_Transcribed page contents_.

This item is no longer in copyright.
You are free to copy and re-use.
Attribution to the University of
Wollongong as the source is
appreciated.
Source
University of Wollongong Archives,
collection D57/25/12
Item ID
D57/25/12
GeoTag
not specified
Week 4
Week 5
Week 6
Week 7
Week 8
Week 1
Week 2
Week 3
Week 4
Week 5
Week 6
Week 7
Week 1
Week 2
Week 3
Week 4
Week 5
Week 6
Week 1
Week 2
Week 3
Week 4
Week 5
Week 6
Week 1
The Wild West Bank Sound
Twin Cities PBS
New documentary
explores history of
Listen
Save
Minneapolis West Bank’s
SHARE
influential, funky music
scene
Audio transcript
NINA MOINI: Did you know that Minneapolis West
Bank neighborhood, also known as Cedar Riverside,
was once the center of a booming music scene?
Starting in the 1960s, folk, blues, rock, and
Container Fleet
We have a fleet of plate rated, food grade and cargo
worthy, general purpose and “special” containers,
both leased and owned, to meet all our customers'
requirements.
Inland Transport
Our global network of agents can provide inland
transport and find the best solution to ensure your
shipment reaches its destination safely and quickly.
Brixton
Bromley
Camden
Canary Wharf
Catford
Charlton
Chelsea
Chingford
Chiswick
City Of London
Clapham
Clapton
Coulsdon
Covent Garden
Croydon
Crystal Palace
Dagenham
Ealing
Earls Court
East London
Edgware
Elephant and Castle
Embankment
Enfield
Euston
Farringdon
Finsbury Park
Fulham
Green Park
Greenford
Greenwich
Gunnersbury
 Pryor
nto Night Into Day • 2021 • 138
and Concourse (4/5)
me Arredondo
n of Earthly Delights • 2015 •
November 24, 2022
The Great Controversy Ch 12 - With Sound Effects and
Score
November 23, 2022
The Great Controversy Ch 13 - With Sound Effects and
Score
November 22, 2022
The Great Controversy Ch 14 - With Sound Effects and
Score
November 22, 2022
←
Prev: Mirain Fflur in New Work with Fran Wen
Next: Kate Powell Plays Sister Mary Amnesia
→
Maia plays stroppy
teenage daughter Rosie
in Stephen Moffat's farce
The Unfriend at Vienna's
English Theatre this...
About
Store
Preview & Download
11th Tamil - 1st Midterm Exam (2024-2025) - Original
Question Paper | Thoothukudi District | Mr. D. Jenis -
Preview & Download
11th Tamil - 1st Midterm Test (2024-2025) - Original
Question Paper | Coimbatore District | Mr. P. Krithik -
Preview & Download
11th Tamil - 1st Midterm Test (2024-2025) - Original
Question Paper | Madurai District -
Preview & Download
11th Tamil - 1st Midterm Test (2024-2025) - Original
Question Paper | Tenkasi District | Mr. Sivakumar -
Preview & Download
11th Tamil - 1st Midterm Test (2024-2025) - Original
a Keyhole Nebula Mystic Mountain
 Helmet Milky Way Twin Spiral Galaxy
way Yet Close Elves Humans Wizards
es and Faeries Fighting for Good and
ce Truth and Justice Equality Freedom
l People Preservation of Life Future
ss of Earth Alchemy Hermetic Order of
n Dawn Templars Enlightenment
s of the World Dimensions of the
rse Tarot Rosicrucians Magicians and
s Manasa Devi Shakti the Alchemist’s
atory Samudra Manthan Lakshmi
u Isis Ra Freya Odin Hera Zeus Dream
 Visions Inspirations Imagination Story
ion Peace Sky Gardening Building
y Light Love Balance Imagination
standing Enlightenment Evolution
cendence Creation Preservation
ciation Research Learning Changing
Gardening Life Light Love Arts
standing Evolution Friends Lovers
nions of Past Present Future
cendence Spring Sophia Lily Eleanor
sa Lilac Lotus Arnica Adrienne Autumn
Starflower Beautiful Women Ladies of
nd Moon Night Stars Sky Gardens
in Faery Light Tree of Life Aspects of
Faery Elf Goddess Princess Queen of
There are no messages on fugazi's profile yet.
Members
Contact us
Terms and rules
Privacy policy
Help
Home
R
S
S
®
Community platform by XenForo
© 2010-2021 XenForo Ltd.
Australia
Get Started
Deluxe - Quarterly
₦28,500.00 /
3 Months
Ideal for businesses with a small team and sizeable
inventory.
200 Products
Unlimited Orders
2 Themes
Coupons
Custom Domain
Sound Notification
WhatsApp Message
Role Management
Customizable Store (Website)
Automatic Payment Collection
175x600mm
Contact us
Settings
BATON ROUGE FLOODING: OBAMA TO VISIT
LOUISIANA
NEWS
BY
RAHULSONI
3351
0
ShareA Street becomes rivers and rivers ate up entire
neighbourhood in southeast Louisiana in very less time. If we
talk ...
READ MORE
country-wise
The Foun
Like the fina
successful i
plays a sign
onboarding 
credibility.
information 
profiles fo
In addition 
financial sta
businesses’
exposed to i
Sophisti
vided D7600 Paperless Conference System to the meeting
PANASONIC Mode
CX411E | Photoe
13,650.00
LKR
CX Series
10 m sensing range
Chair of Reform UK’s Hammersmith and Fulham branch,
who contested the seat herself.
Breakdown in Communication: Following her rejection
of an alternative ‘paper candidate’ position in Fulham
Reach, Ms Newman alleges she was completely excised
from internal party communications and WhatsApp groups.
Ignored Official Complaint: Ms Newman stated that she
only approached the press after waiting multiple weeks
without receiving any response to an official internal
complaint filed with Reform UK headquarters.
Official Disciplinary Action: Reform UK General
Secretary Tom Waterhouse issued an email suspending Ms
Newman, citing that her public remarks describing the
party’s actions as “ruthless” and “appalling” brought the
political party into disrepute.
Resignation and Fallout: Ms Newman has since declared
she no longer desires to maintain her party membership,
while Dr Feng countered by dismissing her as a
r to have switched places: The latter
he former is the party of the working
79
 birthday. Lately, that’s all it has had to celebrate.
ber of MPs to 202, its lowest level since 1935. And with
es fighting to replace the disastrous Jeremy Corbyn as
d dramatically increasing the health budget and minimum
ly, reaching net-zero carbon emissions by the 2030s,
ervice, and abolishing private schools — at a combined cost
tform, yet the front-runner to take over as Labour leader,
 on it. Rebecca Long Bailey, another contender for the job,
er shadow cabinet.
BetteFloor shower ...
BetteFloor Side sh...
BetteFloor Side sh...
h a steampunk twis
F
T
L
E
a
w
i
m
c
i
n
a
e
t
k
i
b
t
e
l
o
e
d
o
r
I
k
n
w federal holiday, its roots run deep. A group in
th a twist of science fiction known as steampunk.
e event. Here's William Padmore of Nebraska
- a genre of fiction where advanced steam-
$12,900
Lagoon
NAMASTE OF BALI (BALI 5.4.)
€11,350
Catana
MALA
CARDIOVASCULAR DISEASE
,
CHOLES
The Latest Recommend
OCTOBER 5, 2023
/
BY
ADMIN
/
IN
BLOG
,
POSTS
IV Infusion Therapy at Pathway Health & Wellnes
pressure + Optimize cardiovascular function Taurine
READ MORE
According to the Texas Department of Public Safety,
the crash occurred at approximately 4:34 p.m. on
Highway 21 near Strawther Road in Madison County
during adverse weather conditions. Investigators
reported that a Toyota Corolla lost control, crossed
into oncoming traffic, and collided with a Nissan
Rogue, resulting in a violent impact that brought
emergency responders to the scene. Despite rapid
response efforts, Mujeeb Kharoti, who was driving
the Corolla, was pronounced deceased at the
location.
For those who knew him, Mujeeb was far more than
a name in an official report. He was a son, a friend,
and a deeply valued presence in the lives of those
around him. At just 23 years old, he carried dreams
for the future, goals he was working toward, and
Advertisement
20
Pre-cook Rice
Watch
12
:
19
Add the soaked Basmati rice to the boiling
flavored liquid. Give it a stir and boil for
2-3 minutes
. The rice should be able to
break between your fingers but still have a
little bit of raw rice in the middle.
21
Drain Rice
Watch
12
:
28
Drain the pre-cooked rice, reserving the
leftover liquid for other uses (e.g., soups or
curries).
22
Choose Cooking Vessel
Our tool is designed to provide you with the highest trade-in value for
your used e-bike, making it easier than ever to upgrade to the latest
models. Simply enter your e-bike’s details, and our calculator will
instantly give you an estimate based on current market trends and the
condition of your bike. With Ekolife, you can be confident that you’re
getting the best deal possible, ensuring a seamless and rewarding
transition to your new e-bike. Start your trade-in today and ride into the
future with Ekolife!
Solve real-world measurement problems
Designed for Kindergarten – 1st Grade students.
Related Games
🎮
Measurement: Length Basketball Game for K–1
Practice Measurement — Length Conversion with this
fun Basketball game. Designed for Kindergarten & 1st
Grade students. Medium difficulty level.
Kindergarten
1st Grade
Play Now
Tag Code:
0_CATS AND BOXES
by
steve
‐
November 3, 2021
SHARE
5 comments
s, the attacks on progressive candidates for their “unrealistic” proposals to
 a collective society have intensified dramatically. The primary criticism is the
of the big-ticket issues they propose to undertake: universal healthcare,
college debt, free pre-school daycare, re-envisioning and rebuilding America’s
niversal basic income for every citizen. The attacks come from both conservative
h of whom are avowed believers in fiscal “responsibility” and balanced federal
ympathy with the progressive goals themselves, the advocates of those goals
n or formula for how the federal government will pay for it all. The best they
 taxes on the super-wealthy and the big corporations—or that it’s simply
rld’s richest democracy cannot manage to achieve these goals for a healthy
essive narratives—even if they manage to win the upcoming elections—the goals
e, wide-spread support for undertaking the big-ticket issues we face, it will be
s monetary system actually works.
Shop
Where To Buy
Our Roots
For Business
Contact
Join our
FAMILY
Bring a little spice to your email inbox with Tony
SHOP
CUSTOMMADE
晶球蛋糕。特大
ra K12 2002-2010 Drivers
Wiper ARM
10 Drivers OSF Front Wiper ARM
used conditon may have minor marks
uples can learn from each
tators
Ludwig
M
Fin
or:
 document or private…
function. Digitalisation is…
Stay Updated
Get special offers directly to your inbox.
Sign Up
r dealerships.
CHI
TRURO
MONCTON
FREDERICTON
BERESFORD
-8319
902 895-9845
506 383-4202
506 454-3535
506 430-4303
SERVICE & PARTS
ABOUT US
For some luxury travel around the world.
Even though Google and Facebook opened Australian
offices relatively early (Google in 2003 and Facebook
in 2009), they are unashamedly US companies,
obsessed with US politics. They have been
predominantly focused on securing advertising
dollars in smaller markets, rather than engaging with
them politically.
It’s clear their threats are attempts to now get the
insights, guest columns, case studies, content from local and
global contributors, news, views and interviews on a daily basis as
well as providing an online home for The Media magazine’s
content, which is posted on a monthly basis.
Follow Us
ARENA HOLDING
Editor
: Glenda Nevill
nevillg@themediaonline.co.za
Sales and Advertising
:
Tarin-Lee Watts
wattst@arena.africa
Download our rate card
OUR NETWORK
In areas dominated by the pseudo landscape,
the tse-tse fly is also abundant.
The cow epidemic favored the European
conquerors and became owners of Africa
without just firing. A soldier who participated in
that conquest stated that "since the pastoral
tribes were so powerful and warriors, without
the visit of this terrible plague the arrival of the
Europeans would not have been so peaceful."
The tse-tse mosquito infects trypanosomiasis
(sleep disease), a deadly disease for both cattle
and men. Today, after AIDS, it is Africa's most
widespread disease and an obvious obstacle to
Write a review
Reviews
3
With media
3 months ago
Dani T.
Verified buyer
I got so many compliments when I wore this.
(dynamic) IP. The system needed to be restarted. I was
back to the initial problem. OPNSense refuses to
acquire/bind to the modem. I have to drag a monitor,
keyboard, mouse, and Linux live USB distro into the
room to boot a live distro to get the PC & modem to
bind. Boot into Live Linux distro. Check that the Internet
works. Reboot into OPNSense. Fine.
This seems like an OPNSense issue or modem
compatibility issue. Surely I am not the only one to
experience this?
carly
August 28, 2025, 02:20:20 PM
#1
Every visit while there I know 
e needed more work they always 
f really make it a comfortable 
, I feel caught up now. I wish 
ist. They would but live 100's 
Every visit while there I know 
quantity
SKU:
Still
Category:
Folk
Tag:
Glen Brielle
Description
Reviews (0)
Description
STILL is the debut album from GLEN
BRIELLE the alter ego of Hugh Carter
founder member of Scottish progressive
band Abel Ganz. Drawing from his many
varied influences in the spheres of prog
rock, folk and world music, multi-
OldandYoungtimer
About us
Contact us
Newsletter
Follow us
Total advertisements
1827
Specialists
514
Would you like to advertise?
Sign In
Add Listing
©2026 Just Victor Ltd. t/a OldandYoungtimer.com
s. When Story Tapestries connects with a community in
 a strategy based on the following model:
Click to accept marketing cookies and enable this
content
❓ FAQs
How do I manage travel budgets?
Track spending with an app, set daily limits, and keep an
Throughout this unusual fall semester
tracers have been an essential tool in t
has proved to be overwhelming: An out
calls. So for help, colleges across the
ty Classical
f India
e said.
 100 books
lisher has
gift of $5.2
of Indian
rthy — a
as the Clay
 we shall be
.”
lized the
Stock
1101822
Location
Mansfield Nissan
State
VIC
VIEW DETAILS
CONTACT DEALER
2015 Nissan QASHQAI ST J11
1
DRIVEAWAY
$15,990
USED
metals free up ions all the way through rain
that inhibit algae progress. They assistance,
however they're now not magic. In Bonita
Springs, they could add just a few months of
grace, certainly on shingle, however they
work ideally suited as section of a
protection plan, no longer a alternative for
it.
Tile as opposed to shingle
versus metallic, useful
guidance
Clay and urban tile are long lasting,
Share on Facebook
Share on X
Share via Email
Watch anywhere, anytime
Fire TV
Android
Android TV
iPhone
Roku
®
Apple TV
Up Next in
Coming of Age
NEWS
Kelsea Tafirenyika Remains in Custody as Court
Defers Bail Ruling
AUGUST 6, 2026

_WORK REQUEST_. Produce an exact transcription of the lines from the one containing "however they're now not magic. In Bonita" through the end of the records, both included, and no other lines.

_REPLY TO THE TASK_.
however they're now not magic. In Bonita
Springs, they could add just a few months of
grace, certainly on shingle, however they
work ideally suited as section of a
protection plan, no longer a alternative for
it.
Tile as opposed to shingle
versus metallic, useful
guidance
Clay and urban tile are long lasting,
Share on Facebook
Share on X
Share via Email
Watch anywhere, anytime
Fire TV
Android
Android TV
iPhone
Roku
®
Apple TV
Up Next in
Coming of Age
NEWS
Kelsea Tafirenyika Remains in Custody as Court
Defers Bail Ruling
AUGUST 6, 2026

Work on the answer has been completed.